What breaks first when you scale

The first failure is observability. When a call does not trigger the follow-up it should have, you cannot tell whether the voice platform, the Zap, the Make scenario, or GHL dropped it. The second is cost creep on the automation layer. The third is brittleness: every new client adds another set of Zaps and scenarios that someone has to remember exists. None of this is visible at two clients. All of it is a full-time job at ten.

How the refactor to native workflows works

The move is from "many tools connected by glue" to "one platform where the connections are native." Instead of a Zap firing when a call ends, the call outcome, the CRM update, the follow-up trigger, and the billing event all happen inside one system, so there is no webhook to go silent. You refactor incrementally, one workflow at a time, keeping the old glue running until the native path is verified, so no client goes offline during the switch.

The refactored stack collapses six tools and five dashboards into one: voice engine, CRM, campaign orchestration, telephony, and billing under a single login, with a single invoice and one place to look when something breaks.

Concrete steps this week

  1. Inventory every tool, every Zap, and every Make scenario in your current stack. Most owners are surprised by the count.
  2. Add up the true monthly cost: subscriptions plus per-task automation fees plus maintenance hours.

■ **Task data**:
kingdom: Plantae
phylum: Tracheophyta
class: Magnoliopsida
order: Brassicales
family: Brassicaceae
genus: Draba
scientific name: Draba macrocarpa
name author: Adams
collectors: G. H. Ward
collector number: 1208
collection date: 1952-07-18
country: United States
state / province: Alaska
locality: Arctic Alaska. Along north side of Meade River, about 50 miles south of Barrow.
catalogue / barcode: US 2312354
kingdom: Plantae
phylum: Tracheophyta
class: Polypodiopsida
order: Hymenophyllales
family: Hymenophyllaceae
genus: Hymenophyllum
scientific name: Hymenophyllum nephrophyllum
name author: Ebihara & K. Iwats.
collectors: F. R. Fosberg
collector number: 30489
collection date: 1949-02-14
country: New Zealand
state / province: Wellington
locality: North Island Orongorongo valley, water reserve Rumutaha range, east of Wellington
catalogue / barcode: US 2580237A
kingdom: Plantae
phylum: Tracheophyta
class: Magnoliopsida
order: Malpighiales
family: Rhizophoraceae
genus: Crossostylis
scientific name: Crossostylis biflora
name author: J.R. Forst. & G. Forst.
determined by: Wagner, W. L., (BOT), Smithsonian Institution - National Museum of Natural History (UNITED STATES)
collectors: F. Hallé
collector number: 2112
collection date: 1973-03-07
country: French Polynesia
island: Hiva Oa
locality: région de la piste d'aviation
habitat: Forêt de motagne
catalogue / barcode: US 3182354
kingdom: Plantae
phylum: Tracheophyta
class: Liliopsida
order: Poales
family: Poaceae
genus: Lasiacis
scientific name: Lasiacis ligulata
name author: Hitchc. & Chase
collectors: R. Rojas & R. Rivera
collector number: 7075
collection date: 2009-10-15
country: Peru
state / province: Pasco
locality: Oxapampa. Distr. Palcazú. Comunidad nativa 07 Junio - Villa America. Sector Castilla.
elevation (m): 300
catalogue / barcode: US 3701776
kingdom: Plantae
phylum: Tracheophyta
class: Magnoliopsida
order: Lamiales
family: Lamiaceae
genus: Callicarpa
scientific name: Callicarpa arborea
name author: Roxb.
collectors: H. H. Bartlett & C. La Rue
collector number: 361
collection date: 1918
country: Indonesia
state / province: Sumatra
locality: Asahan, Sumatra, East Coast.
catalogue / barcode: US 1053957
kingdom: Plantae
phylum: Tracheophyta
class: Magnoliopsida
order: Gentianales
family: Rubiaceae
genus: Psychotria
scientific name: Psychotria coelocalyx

■ **What is asked**:
1. Rewrite the paragraph of the text on scaling automation that begins "The first failure is observability" as a short list, keeping its main facts.
2. In the entries, replace "collection date" with "date collected" between the lines holding "collectors: G. H. Ward" and "genus: Lasiacis", inclusive, and give back only those lines.
The entries are unrelated to the text on scaling automation.

■ **Solutions to each task**:
1.
- Observability fails first: when a call doesn't trigger its follow-up, you can't tell whether the voice platform, the Zap, the Make scenario, or GHL dropped it.
- Costs creep up on the automation layer.
- The setup becomes brittle, because each new client adds Zaps and scenarios that someone must remember exist.
- None of this is visible at two clients, but at ten it is a full-time job.

2.
collectors: G. H. Ward
collector number: 1208
date collected: 1952-07-18
country: United States
state / province: Alaska
locality: Arctic Alaska. Along north side of Meade River, about 50 miles south of Barrow.
catalogue / barcode: US 2312354
kingdom: Plantae
phylum: Tracheophyta
class: Polypodiopsida
order: Hymenophyllales
family: Hymenophyllaceae
genus: Hymenophyllum
scientific name: Hymenophyllum nephrophyllum
name author: Ebihara & K. Iwats.
collectors: F. R. Fosberg
collector number: 30489
date collected: 1949-02-14
country: New Zealand
state / province: Wellington
locality: North Island Orongorongo valley, water reserve Rumutaha range, east of Wellington
catalogue / barcode: US 2580237A
kingdom: Plantae
phylum: Tracheophyta
class: Magnoliopsida
order: Malpighiales
family: Rhizophoraceae
genus: Crossostylis
scientific name: Crossostylis biflora
name author: J.R. Forst. & G. Forst.
determined by: Wagner, W. L., (BOT), Smithsonian Institution - National Museum of Natural History (UNITED STATES)
collectors: F. Hallé
collector number: 2112
date collected: 1973-03-07
country: French Polynesia
island: Hiva Oa
locality: région de la piste d'aviation
habitat: Forêt de motagne
catalogue / barcode: US 3182354
kingdom: Plantae
phylum: Tracheophyta
class: Liliopsida
order: Poales
family: Poaceae
genus: Lasiacis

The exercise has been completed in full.